Friday, August 05, 2011

The Kraft-Cadbury Break-Up- I Take A Victory Lap

I could scarcely believe what I heard and read in the past day or so concerning Irene Rosenfeld's new plan to split the Cadbury-dominated snack foods of the post-merger Kraft from its groceries business.


I wrote these two posts, here and here, in September of 2009 and January of 2010, respectively.


Consider this passage from the first linked post,


"Stitzer's focus, via that strategy, becomes more evident with the next passage. The piece then quoted Cadbury's CEO again,



"I think scale works to a [point]," he said. "There's a confectionery buyer in retailers and I think you can focus on that buyer, and if you can offer chocolate, gum and candy, I think that's an advantage. What more can you offer to the confectionery buyer in the grocery store?

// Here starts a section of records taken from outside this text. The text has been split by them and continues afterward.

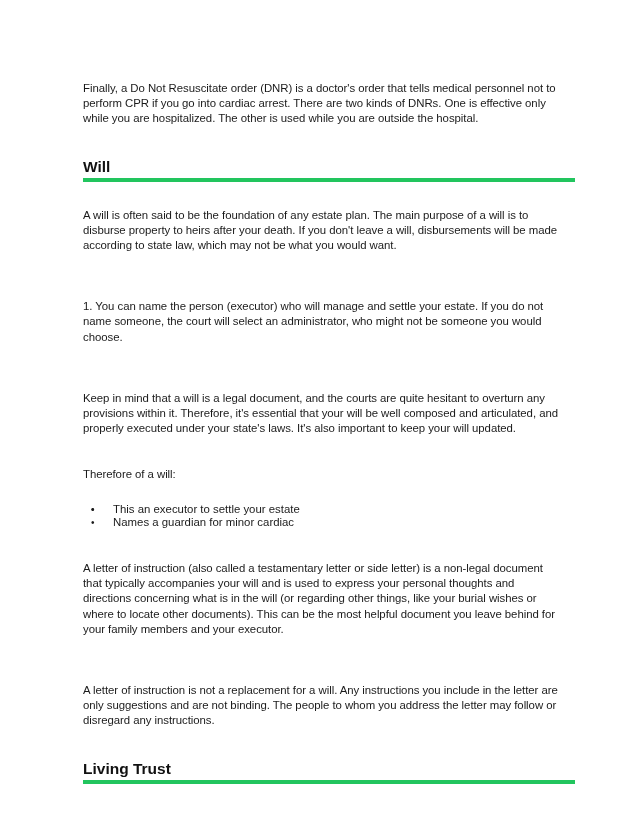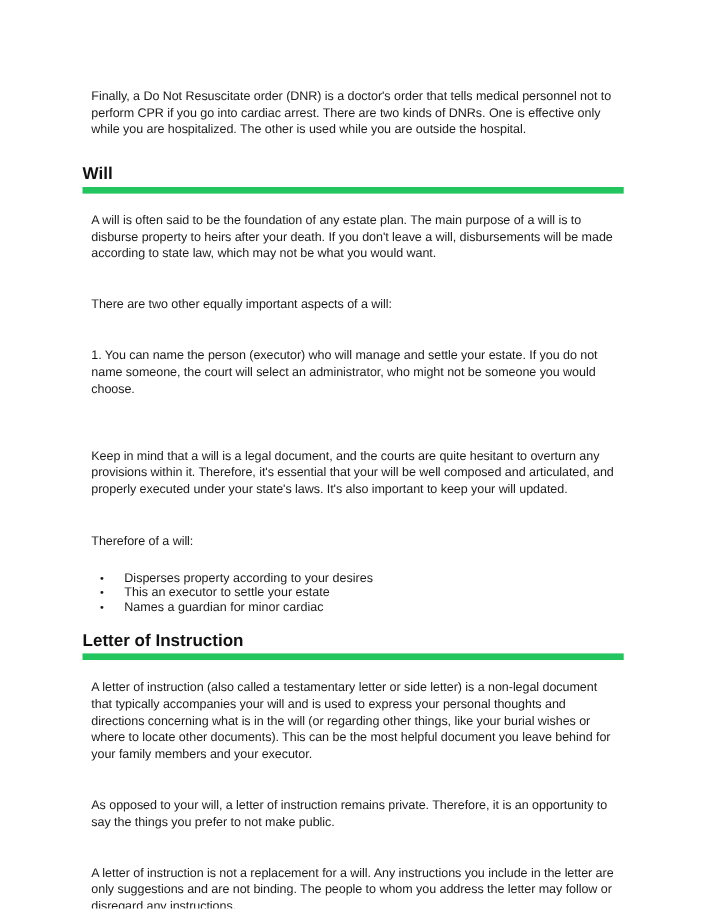--- a/index.html
+++ b/index.html
@@ -19,13 +19,13 @@
     }
     .gap { height: 15px; }
     h2 {
-      margin: 0;
+      margin: 8px;
       font-size: 15.5px;
       font-weight: bold;
       line-height: 20px;
       color: #111111;
       padding-bottom: 1px;
-      border-bottom: 6px solid #22c55e;
+      border-bottom: 4px solid #22c55e;
       width: 492px;
     }
     ul {

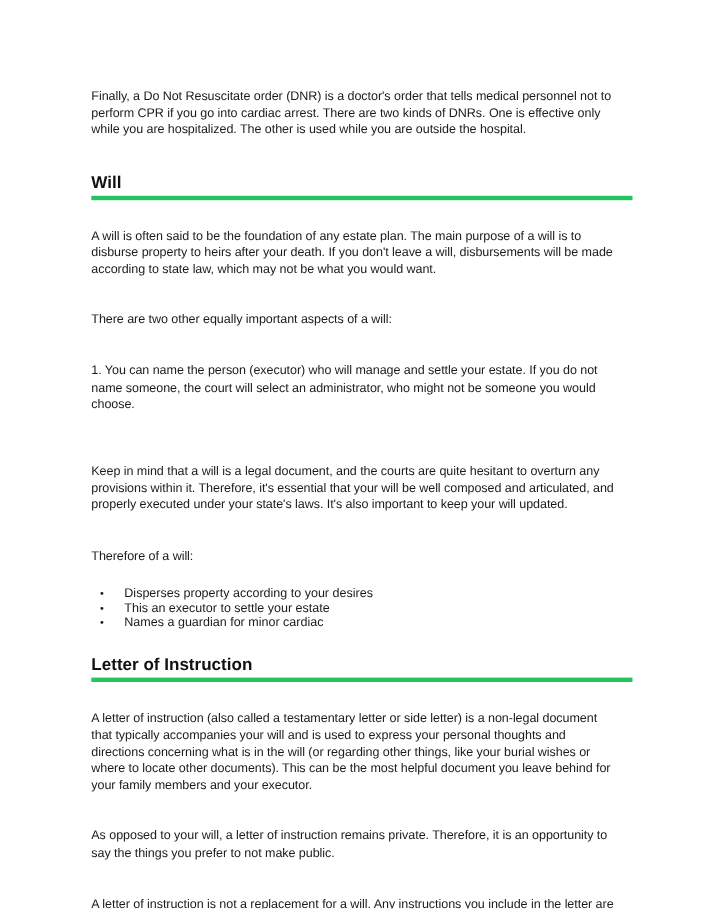--- a/index.html
+++ b/index.html
@@ -54,7 +54,6 @@
   <div style="height:10px"></div>
   <p>A will is often said to be the foundation of any estate plan. The main purpose of a will is to disburse property to heirs after your death. If you don't leave a will, disbursements will be made according to state law, which may not be what you would want.</p>
   <div class="gap"></div>
-  <p>There are two other equally important aspects of a will:</p>
   <div class="gap"></div>
   <p>1. You can name the person (executor) who will manage and settle your estate. If you do not name someone, the court will select an administrator, who might not be someone you would choose.</p>
   <div class="gap"></div>

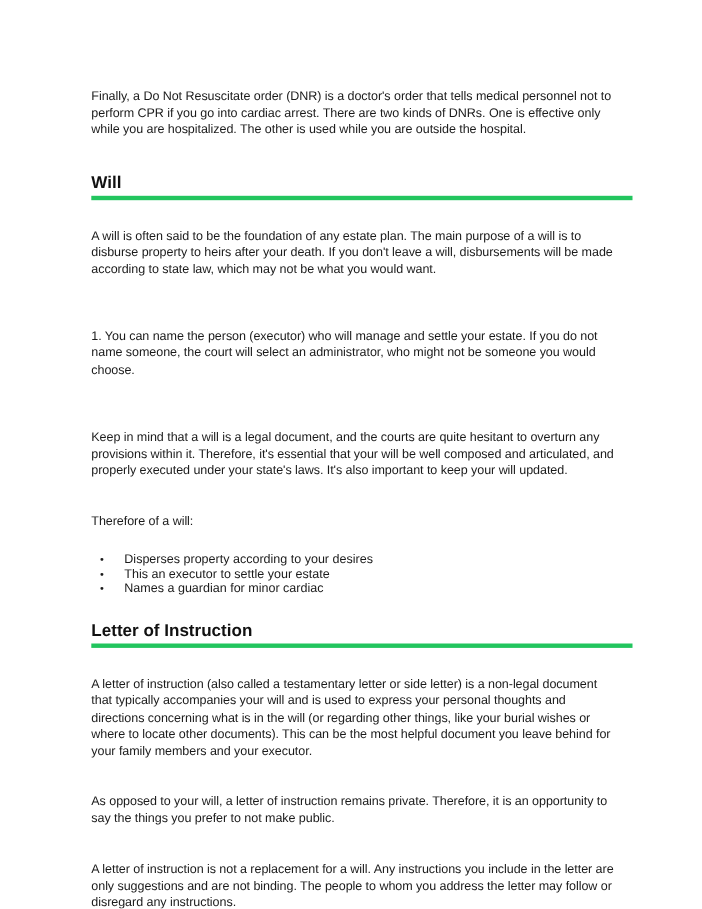--- a/index.html
+++ b/index.html
@@ -65,7 +65,6 @@
   <ul>
     <li>
       <span class="bullet">•</span>
-      <span>Disperses property according to your desires</span>
     </li>
     <li>
       <span class="bullet">•</span>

They don't necessarily and are not generally responsible for anything but confectionery."


Putting these two views together, one what seems to be a really non-delusional, focused, in-touch CEO. One that understands his direct customers, the retail food merchant's buyers.


With them in mind, he's built Cadbury out within the scope of his current customers' pervue. But he rightly notes that Kraft primarily markets to other buyers, albeit within the same grocery store.


After the requisite administrative costs are shed, what then? What organic, post-merger accounting growth will be realized?


If anything, Stitzer is really making the case, by omission, for another approach entirely.


Why doesn't Kraft offer to sell its confectionary businesses to Cadbury for stock, and a seat (or however many make valuation sense) on the British firm's board?


That way, Kraft gets the value of scale within confectionary products, but avoids the curse of oversized conglomeration. Irene Rosenfeld's management team can focus on food products, while reaping the benefits of Cadbury's economies of scale within their category. In time, subject to deal terms, Kraft can sell its stake in the market, or to Cadbury, for a premium, while relinquishing board presence.


It argues for Cadbury's management to handle the commonly-held confectionary businesses, not for Kraft to get a larger collection of assets to mismanage."


And, then, this one from the second linked post,

"I still believe, as I did last September, that both parties would have benefited from Rosenfeld's selling Kraft's businesses which resemble Cadbury's, to the latter, taking equity in exchange.



Cadbury is simply a better management team than Kraft. If anything, I guess Cadbury shareholders should thank Stitzer and the board for getting top pound for the company, and walking away with cash after selling whatever Kraft paper they receive, while Kraft will be stuck trying to make this dubious tie-up pay off."


Funny how that worked, isn't it? A former Cadbury shareholder could soon repurchase the old Cadbury, plus some similar Kraft businesses, with the premium they received.

However, looking at the nearby price chart of the S&P500 Index and Kraft for the past two years, it appears that Kraft actually outperformed the Index. Probably on account of Cadbury, since Kraft was underperforming the Index for the five years prior to the acquisition, and still headed downward.

According to this morning's Wall Street Journal article, Rosenfeld had the idea to buy Cadbury, bundle the snack businesses, then split Kraft, as long as several years ago.

Even if true, this is corporate ego and obsession with power at its worst. The story would mean that Rosenfeld squandered Kraft shareholder money on the Cadbury premium, and on investment bankers, just to get to the point of now spending more money to split up the swollen Kraft.

Wouldn't it have been simpler and cheaper in the first place to have just approached Cadbury's Stitzer about such a combination? Rosenfeld could then have declared a special stock dividend of Cadbury shares received for the Kraft snack businesses sold the the British confectioner.

To believe that Rosenfeld's approach made more sense is to be caught up in the sort of wilderness of mirrors which can occur in large corporate managements. A lot of extra expense and effort just to allow Rosenfeld to appear to be the empress of a larger set of businesses, only to separate them once more.

One thing is true, though. According to my proprietary equity research, splitting the slower-growth grocery businesses from the higher-growth snack businesses will, indeed, allow the latter to deliver a consistently higher total return to their shareholders. The combination has certainly punished the latter, while investors price Kraft to an average that accounts for the former.

Thus my point that it made no sense to effectively destroy or mix value from Cadbury into Kraft in the first place.